### [WHAT YOU NEED TO DO]
**A.** Answer these questions using the FloGrappling year-in-review post:
(i) In what city and state did the writer meet the content manager, and when?
(ii) How many of the writer's pieces from the end of 2022 does the post link to?
(iii) In what city did the writer train at Lovato Jiu-Jitsu HQ, and during which months?
**B.** Please resume the FloGrappling year-in-review post from the point where it stops.
Start of PASSAGE GIVEN
My 2022 Year in Review with FloGrappling

I started working for Flo on a freelance basis after training with and staying in touch with one of the content managers, whom I met while traveling through Austin, Texas in Summer 2021.

About a year later, when he was in need of freelancers to start writing event previews and recaps, I threw my hat in the ring.

Here are links to my (17!) pieces on the site from the tail end of 2022 and a few thoughts about each and what I loved about writing them. May the best be yet to come in 2023!

August 2, 2022: Nicholas Meregali Is The Perfect Test Of Lovato's "Timeless" Jiu-Jitsu

This piece was special to me for two reasons. First, it was my first published piece. Second, I had some meaningful skin in the game for it, having trained at Lovato Jiu-Jitsu HQ in Oklahoma City from August-October 2021 while on my road trip. There’s a lot I could say about Rafael Lovato Jr—and I lot I will say in the book—so I’ll hold back in the spirit of not spoiling too much of my own plot here.
End of PASSAGE GIVEN
Start of DATA EXCERPTS
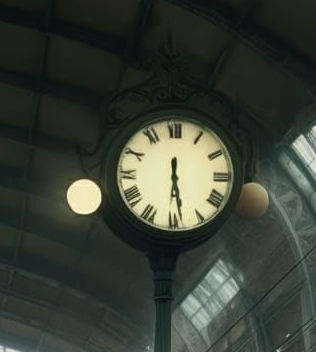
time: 6:28
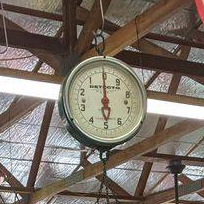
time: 6:00
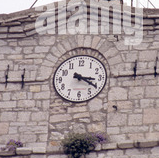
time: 3:20
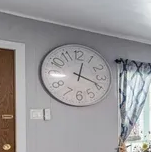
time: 12:18
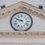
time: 9:48
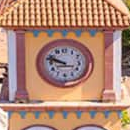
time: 9:47
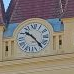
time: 10:23
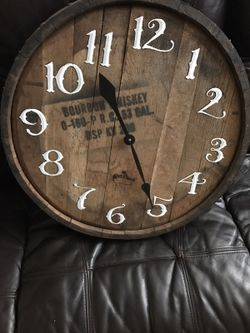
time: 10:25
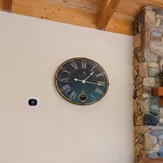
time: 1:16
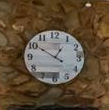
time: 12:50
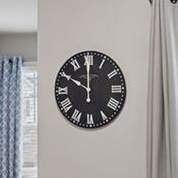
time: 9:59
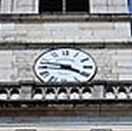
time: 3:46
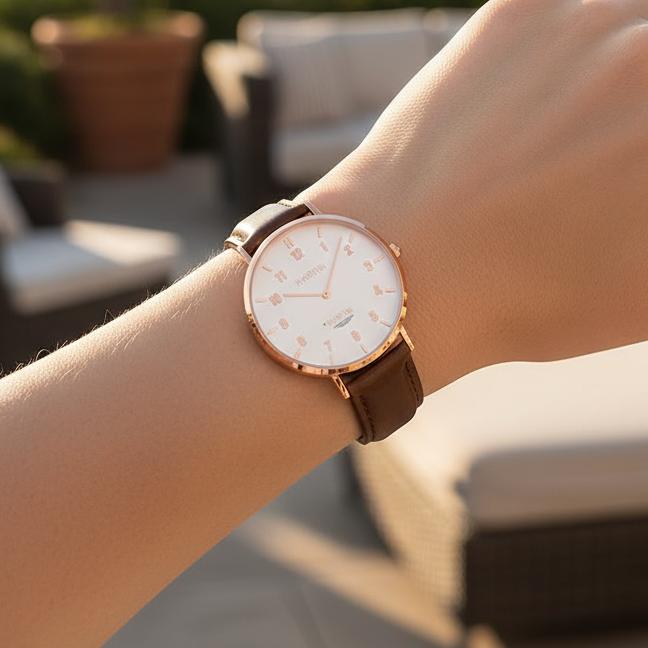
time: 9:03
End of DATA EXCERPTS
### [WRITTEN ANSWERS]
**A.**
(i) Austin, Texas, in Summer 2021
(ii) 17
(iii) Oklahoma City, from August to October 2021

**B.**
What fascinates me most about this piece, in hindsight, is how this fight fits into the narrative of his last professional competitive season. Earlier in 2022, Lovato had won the European Championship in the Adult Heavyweight division. He then competed in the IBJJF Worlds Championship in June and “retired from the gi” in the Walter Pyramid. After this “clash of generations” fight with Meregali in August, Lovato went on to fight at ADCC 2022 in September, and concluded his year with a final submission grappling event in Japan, which he considered his “farewell” and closure to his previous era in his career.

A retired MMA fighter, business owner, respected competitor, and now a father to twins, he embodied what he preached with his “Timeless Jiu-Jitsu” courses and sought to live up to his weigh-ins T-shirt during the tail end of the year: “last round, best round.”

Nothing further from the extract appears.